Jan 10, 2011

Reviewing Golden Cheetah - learn from your ride

So I figured out what I have to do to train. I got my intervals all figured out, I have my power ride under the belt - one could say, I have my ducks in a row as far as what I need to do. But after I get home and hook up my Garmin to my Mac, what next? Strava is a great tool for amusement. It tells you how fast you went up the hill and what category the hill is and whether you beat the last guy who went up the same hill, but truly, it's a pretty worthless tool in analyzing your performance. A great tool for motivation, however. Don't get me wrong, I love Strava and can't live a day without it, but to figure out what my ride data really means, it doesn't really cut it.

In reading Joel Friel's book, I came upon a software called Training Peaks, so I decided to download a free trial and check it out. But alas, they don't make a version that's readily compatible for Mac. Really?!? In this day and age they didn't have the foresight to create a piece of software to run on the fastest selling personal computer? Fine, I'm totally pulling that statistic out of my ass, but there are a lot of Macs around, and not making software for them that you charge $100/year for is pretty damn stupid.

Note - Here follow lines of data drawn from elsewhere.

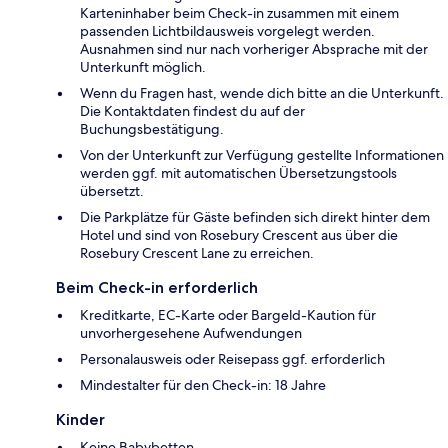
Karteninhaber beim Check-in zusammen mit einem
passenden Lichtbildausweis vorgelegt werden.
Ausnahmen sind nur nach vorheriger Absprache mit der
Unterkunft möglich.
Wenn du Fragen hast, wende dich bitte an die Unterkunft.
Die Kontaktdaten findest du auf der
Buchungsbestätigung.
Von der Unterkunft zur Verfügung gestellte Informationen
werden ggf. mit automatischen Übersetzungstools
übersetzt.
Die Parkplätze für Gäste befinden sich direkt hinter dem
Hotel und sind von Rosebury Crescent aus über die
Rosebury Crescent Lane zu erreichen.
Beim Check-in erforderlich
Kreditkarte, EC-Karte oder Bargeld-Kaution für
unvorhergesehene Aufwendungen
Personalausweis oder Reisepass ggf. erforderlich
Mindestalter für den Check-in: 18 Jahre
Kinder
Keine Babybetten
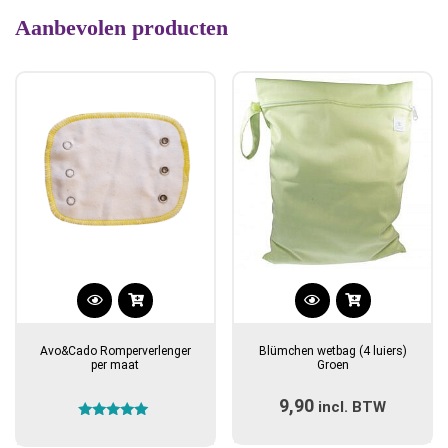
Aanbevolen producten
Avo&Cado Romperverlenger
Blümchen wetbag (4 luiers)
per maat
Groen
9,90
incl. BTW
Gewaardeerd
5.00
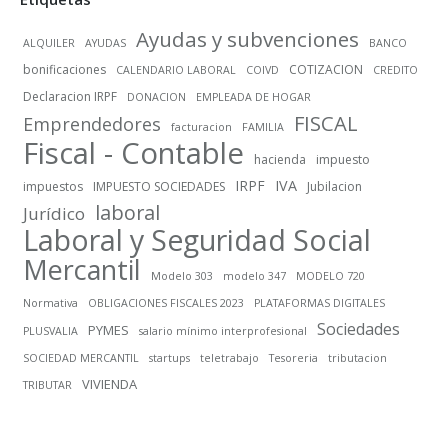
Ayudas y subvenciones
ALQUILER
AYUDAS
BANCO
bonificaciones
COTIZACION
CALENDARIO LABORAL
COIVD
CREDITO
Declaracion IRPF
DONACION
EMPLEADA DE HOGAR
FISCAL
Emprendedores
facturacion
FAMILIA
Fiscal - Contable
hacienda
impuesto
IRPF
IVA
impuestos
IMPUESTO SOCIEDADES
Jubilacion
laboral
Jurídico
Laboral y Seguridad Social
Mercantil
Modelo 303
modelo 347
MODELO 720
Normativa
OBLIGACIONES FISCALES 2023
PLATAFORMAS DIGITALES
Sociedades
PYMES
PLUSVALIA
salario mínimo interprofesional
SOCIEDAD MERCANTIL
startups
teletrabajo
Tesoreria
tributacion
VIVIENDA
TRIBUTAR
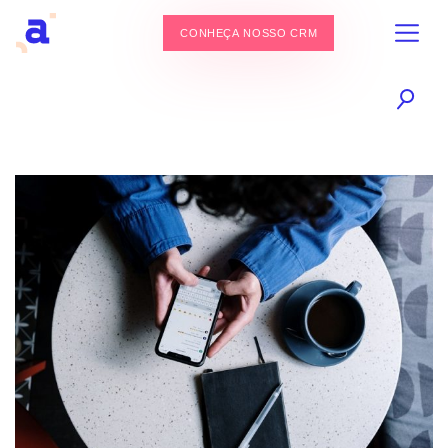
CONHEÇA NOSSO CRM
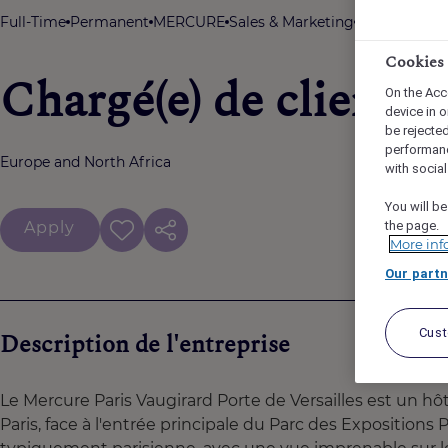
Full-Time
Permanent
MERCURE
Sales & Marketing
Hôtel Mercure
Cookies
Chargé(e) de clientèl
On the Acc
device in o
be rejecte
performan
Europe and North Africa
with socia
You will be
Apply
the page.
More inf
Our partn
Cus
Description de l'entreprise
Le Mercure Paris Vaugirard Porte de Versailles est un hô
Paris, face à l'entrée principale du Parc des Expositions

Guess what was the next thing I typed into Google: Training Peaks alternative for Mac. What came up was amazing - Golden Cheetah. Not only is this software an amazing analytic tool to squeeze the most out of your training ride, but it is absolutely free and for the technically inclined among you, it's open source. Because it's free, I don't really feel obligated to rave on and on about it because you can all just try it out for yourselves, but here's a brief preview.

You get your basic ride summary, most importantly your KJs, so you can keep track of your workload.
You also get the topo of your ride with the basic metrics plotted. 
One of the best features here is that you can smooth your lines, meaning you don't get crazy squiggly lines due to minor variations in power, cadence, speed, etc., but you can see smooth curves by looking at the metrics as they would appear as an average taken over a brief period of time - 1 to 600 seconds.

Critical power curve.
You know you can push 330 watts for 30 minutes, but what should/could you be pushing in an hour-long time trial? Well, here's your answer. The program takes your efforts over the course of the rides and plots them into zones. That's represented by the red squiggly line in the above picture. Then, it plots a critical power curve - the dashed red line - to estimate what you could potentially push for one or two-hour efforts.

Histogram plot of how much time you spend in each power zone over the course of your ride.
The program keeps track of your progress from training session to training session.
In addition to the above, there are hundreds of different metrics you can play with to track your training and performance, like aerobic decoupling, for example. And the best part is that it is available for whatever program you prefer to run on your machine - Windows, Mac, or Unix. Since you have nothing to lose and everything to gain, I strongly suggest using this software to get a closer look at your workout, but only your workouts. Personally, while I think this is a great tool to analyze your ride, you really don't need to upload your recovery or casual club ride into this program - that's not what this was designed for. So give it a try, you've got nothing to lose and everything to learn.